La solution de compromis consacrée par la circulaire 136 n’a pas vu le jour facilement. De longues tractations ont eu lieu entre les membres du Conseil central de la BDL, l’Association des banques, l’Association des institutions financières et la Commission de contrôle bancaire relevant de la Banque centrale. La solution de compromis, résultant des négociations directes entamées entre les créditeurs et les établissements de crédit, est soumise à l’approbation et au suivi de la Commission de contrôle bancaire de la BDL. En gros, les dispositions de la circulaire prévoient différentes solutions. A priori, le rééchelonnement peut s’étaler sur une durée maximum de sept ans.

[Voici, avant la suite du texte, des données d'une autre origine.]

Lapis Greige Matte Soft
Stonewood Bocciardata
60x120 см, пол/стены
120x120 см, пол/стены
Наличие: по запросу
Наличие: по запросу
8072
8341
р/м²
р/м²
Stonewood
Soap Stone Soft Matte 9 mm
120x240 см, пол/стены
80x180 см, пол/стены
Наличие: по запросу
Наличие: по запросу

Au cours des premières cinq années, le débiteur devrait être en mesure de s’acquitter de 20% de la totalité de la dette en rythme annuel. Une nouvelle avance pourrait être consentie au créditeur si celle-ci pourrait l’aider à redynamiser l’activité de son entreprise. Quant à la BDL, elle est prête à racheter 50% de la dette à condition que la banque fournisseuse des fonds escompte ses obligations souscrites auprès de la Banque centrale pour le montant exempté ou racheté. Cette solution donne droit aux pourvoyeurs de fonds d’exercer un audit externe sur l’entreprise endettée et de réclamer de possibles changements des membres de l’entité gestionnaire.

 

Loin des tribunaux
Il est évident que la circulaire permet à toutes les parties concernées d’épargner les lourdeurs des règlements judiciaires en termes de temps et de frais. Mais il est tout autant évident qu’elle permet de préserver une bonne image de la santé du secteur bancaire et «d’enjoliver son bilan». En fait, les dettes rééchelonnées ne figurent pas lors de l’établissement du bilan comme créances douteuses, faisant quelque peu fi du respect du «principe de la prudence». Certains experts considèrent une telle démarche comme le reflet «d’un compte client erroné», puisqu’elle n’aurait pas pris en compte les risques de non-encaissement du prêt. Dans le même temps, les banques ne sont pas contraintes de prendre des provisions en contrepartie des dettes rééchelonnées. Ce qui leur permet de maintenir intacts leurs profits. Enfin, dans le cas d’existence de plusieurs créanciers, il est nécessaire de désigner un «gestionnaire du processus rééchelonnement de la dette» qui jouirait du consentement de tous les autres créanciers sans exception.